YOUR GOAL: Nothing but the lines holding the string "можете" should appear in the answer. Copy them from the entries.

DATA SHOWN:
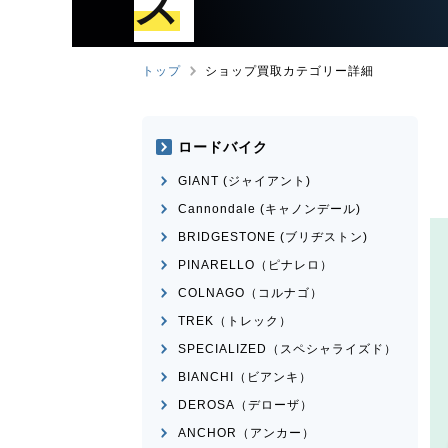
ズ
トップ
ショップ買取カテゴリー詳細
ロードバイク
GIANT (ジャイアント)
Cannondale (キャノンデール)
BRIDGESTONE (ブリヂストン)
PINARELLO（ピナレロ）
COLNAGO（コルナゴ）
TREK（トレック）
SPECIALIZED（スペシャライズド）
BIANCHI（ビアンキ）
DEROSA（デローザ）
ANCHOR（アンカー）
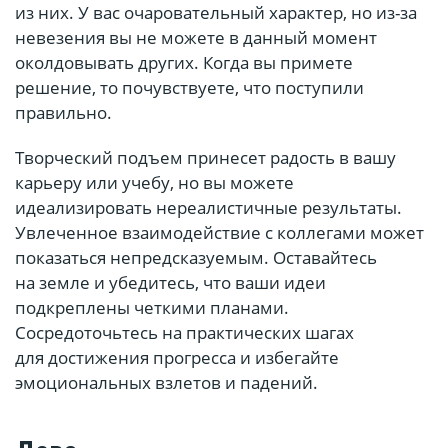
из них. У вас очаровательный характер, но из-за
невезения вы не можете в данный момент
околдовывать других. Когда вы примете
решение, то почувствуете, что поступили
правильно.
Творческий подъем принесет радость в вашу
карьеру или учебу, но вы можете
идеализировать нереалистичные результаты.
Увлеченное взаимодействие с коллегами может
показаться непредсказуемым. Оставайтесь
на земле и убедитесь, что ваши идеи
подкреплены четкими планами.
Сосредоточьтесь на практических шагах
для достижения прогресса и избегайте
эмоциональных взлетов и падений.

---

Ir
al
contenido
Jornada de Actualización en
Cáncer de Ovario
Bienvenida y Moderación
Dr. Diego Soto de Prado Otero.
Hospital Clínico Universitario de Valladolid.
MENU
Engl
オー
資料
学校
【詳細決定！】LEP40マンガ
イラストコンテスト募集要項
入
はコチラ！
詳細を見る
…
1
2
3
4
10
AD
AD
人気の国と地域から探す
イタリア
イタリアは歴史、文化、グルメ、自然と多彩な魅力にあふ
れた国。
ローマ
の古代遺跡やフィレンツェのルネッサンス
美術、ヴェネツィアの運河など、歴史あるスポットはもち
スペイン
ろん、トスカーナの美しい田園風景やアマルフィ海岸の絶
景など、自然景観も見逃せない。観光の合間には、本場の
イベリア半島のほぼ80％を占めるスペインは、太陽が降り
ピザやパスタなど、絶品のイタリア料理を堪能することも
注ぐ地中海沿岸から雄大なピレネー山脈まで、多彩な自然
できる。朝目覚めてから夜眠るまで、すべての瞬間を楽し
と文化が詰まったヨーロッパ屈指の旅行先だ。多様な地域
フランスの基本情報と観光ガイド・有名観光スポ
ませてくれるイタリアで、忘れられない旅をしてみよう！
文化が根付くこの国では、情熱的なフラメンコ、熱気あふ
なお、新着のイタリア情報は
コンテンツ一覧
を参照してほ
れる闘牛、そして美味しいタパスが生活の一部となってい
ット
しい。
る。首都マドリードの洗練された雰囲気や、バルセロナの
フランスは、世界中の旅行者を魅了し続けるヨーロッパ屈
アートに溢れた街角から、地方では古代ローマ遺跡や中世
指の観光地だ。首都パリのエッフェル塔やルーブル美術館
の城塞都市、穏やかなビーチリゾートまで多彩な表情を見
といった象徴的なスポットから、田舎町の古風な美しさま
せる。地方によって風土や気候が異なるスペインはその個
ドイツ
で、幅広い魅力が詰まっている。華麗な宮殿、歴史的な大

SOLUTION:
невезения вы не можете в данный момент
карьеру или учебу, но вы можете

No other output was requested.